EXERCISE REQUIREMENTS:
Output every line of text in the listing below unchanged, leaving the pictures out of your answer.

(Page-level text extractions)
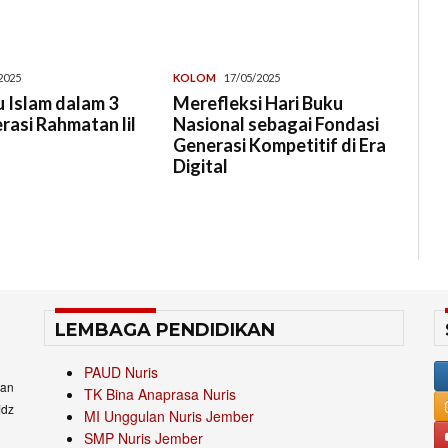
2025
KOLOM
17/05/2025
 Islam dalam 3
Merefleksi Hari Buku
erasi Rahmatan lil
Nasional sebagai Fondasi
Generasi Kompetitif di Era
Digital
LEMBAGA PENDIDIKAN
PAUD Nuris
an
TK Bina Anaprasa Nuris
idz
MI Unggulan Nuris Jember
SMP Nuris Jember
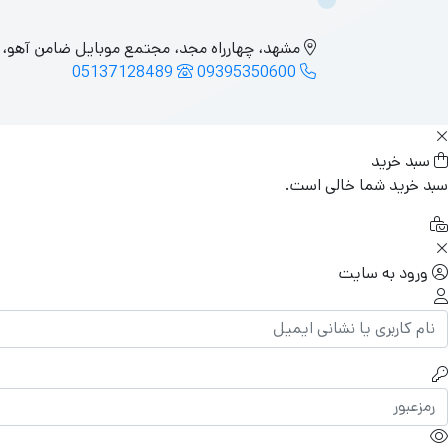
مشهد، چهارراه مجد، مجتمع موبایل ضامن آهو، واح
05137128489
09395350600
سبد خرید
سبد خرید شما خالی است.
ورود به سایت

ANSWER FOR THIS EXERCISE:
2025
KOLOM
17/05/2025
 Islam dalam 3
Merefleksi Hari Buku
erasi Rahmatan lil
Nasional sebagai Fondasi
Generasi Kompetitif di Era
Digital
LEMBAGA PENDIDIKAN
PAUD Nuris
an
TK Bina Anaprasa Nuris
idz
MI Unggulan Nuris Jember
SMP Nuris Jember
مشهد، چهارراه مجد، مجتمع موبایل ضامن آهو، واح
05137128489
09395350600
سبد خرید
سبد خرید شما خالی است.
ورود به سایت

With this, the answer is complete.